New Media, and India
September 12, 2017

India experienced its dotcom moment in the early 1990s in the wake of the economic liberalisation policy. Since then, the country has seen an exponential rise in technology, specially the Internet. The Internet has been the fastest growing communication medium in urban areas of the country. By the late Nineties, the personal computer (PC) had come into many homes. The new millennium opened new horizons. There were several phenomenal developments in the telecommunication sector. These had some social ramifications as well.

The recently released book, India Connected – Mapping the Impact of New Media, published by Sage Publications, deals with these key issues. Edited by Sunetra Sen Narayan and Shalini Narayanan, it takes up many pertinent issues related to new media with special emphasis on India. The book is divided into three parts. The theme of Part I is Theoretical Perspectives, Part II is about Politics, Government and the Market and Part III deals with Historical Exclusions.

india connected
India CONNECTED – MAPPING THE IMPACT OF NEW MEIDA
Publisher: Sage Publications
Edited by: Sunetra Sen Narayan/ Shalini Narayana
Pages: 292
Price: Rs 895

In the first part, digital divide, diffusion and the influence of ownership patterns in the new media environment are discussed. The first two issues are foundational ones and influence most other aspects of the new media environment while the latter relates to the specific contexts of public participation and influence in production and dissemination of news content. The section also focuses on development and working of government bodies pertaining to information technology and telecommunication, government programmes and project implementation through various projects in India.

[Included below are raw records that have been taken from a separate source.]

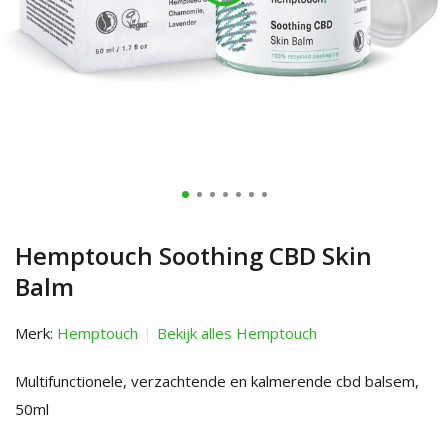
Hemptouch Soothing CBD Skin
Balm
Merk:
Hemptouch
Bekijk alles Hemptouch
Multifunctionele, verzachtende en kalmerende cbd balsem,
50ml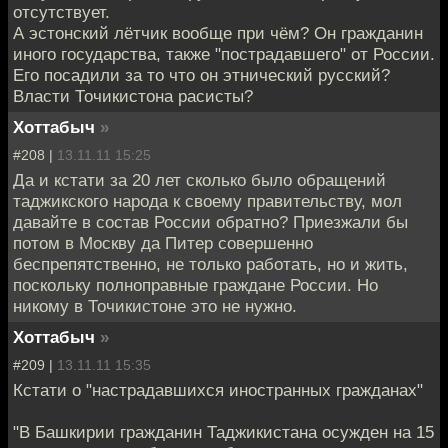
отсутствует.
А эстонский лётчик вообще при чём? Он гражданин
иного государства, также "пострадавшего" от России.
Его посадили за то что он этнический русский?
Власти Точикистона расисты?
Хоттабыч
»
#208 |
13.11.11 15:25
Да и кстати за 20 лет сколько было обращений
таджикского народа к своему правительству, мол
давайте в состав России обратно? Приезжали бы
потом в Москву да Питер совершенно
беспрепятственно, не только работать, но и жить,
поскольку полноправные граждане России. Но
никому в Точикистоне это не нужно.
Хоттабыч
»
#209 |
13.11.11 15:35
Кстати о "настрадавшихся иностранных гражданах"
"В Башкирии гражданин Таджикистана осужден на 15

In Part II, the effect of social media on politics, how social media has created a new context for political activism, social movements that took place in India, etc are analysed. The practices in e-governance though new media in India and how new media has been regulated by the government as well as Information Communication Technology (ICT) and how it can be used to impart education in schools are also covered here. Current practices of online advertising are explored, too.

The last part of the book deals mostly with injustices meted out to those who do not have access to the Internet, especially women and the disabled. Various projects and forums that have been formed to bring more women into the new media environment are considered. The section also takes up the serious issue of how physically challenged persons are using the Internet and their constraints in accessing certain forms of information. It also discusses the regulations the Government is bringing in to provide inclusivity for the physically challenged and the socially marginalised.

India has been travelling on the information highway for over 25 years now. Though there have been many books in the West on this issue, a comprehensive volume on new media in India was hitherto lacking. From history to regulations to impact, this book covers many areas of the topic. It is invaluable in understanding the current new media milieu in India and where it is heading.